### Your objective:
Turn the lines of the entries below into a numbered list, skipping any blank lines. Leave the pictures out of your answer.

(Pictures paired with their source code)

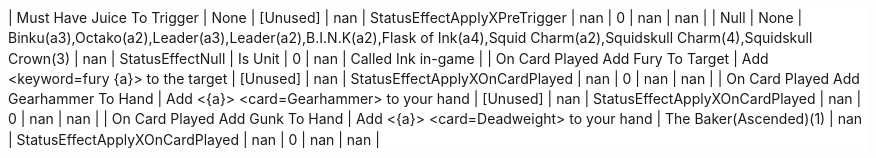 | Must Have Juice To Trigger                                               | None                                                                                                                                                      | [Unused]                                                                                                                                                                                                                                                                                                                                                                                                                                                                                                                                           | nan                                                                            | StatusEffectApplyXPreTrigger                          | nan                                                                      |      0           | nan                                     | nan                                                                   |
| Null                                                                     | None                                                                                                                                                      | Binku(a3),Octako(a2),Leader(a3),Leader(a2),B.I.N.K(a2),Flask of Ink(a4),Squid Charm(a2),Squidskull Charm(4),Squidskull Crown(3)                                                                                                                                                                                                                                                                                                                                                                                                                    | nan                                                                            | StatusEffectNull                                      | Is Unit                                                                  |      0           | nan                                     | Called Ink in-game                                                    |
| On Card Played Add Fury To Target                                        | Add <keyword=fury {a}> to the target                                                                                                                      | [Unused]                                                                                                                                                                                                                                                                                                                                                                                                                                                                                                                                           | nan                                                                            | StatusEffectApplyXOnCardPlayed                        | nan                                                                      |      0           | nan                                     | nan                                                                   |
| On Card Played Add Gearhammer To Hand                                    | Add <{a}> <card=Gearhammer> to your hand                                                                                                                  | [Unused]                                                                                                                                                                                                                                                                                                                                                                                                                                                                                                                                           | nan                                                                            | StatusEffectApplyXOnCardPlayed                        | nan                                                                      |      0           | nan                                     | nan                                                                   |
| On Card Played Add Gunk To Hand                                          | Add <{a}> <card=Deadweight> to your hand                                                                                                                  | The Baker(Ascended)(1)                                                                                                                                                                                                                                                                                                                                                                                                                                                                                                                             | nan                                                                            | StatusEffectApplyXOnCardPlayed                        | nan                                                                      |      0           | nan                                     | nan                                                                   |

### Result below:
1.  | Must Have Juice To Trigger                                               | None                                                                                                                                                      | [Unused]                                                                                                                                                                                                                                                                                                                                                                                                                                                                                                                                           | nan                                                                            | StatusEffectApplyXPreTrigger                          | nan                                                                      |      0           | nan                                     | nan                                                                   |
2. | Null                                                                     | None                                                                                                                                                      | Binku(a3),Octako(a2),Leader(a3),Leader(a2),B.I.N.K(a2),Flask of Ink(a4),Squid Charm(a2),Squidskull Charm(4),Squidskull Crown(3)                                                                                                                                                                                                                                                                                                                                                                                                                    | nan                                                                            | StatusEffectNull                                      | Is Unit                                                                  |      0           | nan                                     | Called Ink in-game                                                    |
3. | On Card Played Add Fury To Target                                        | Add <keyword=fury {a}> to the target                                                                                                                      | [Unused]                                                                                                                                                                                                                                                                                                                                                                                                                                                                                                                                           | nan                                                                            | StatusEffectApplyXOnCardPlayed                        | nan                                                                      |      0           | nan                                     | nan                                                                   |
4. | On Card Played Add Gearhammer To Hand                                    | Add <{a}> <card=Gearhammer> to your hand                                                                                                                  | [Unused]                                                                                                                                                                                                                                                                                                                                                                                                                                                                                                                                           | nan                                                                            | StatusEffectApplyXOnCardPlayed                        | nan                                                                      |      0           | nan                                     | nan                                                                   |
5. | On Card Played Add Gunk To Hand                                          | Add <{a}> <card=Deadweight> to your hand                                                                                                                  | The Baker(Ascended)(1)                                                                                                                                                                                                                                                                                                                                                                                                                                                                                                                             | nan                                                                            | StatusEffectApplyXOnCardPlayed                        | nan                                                                      |      0           | nan                                     | nan                                                                   |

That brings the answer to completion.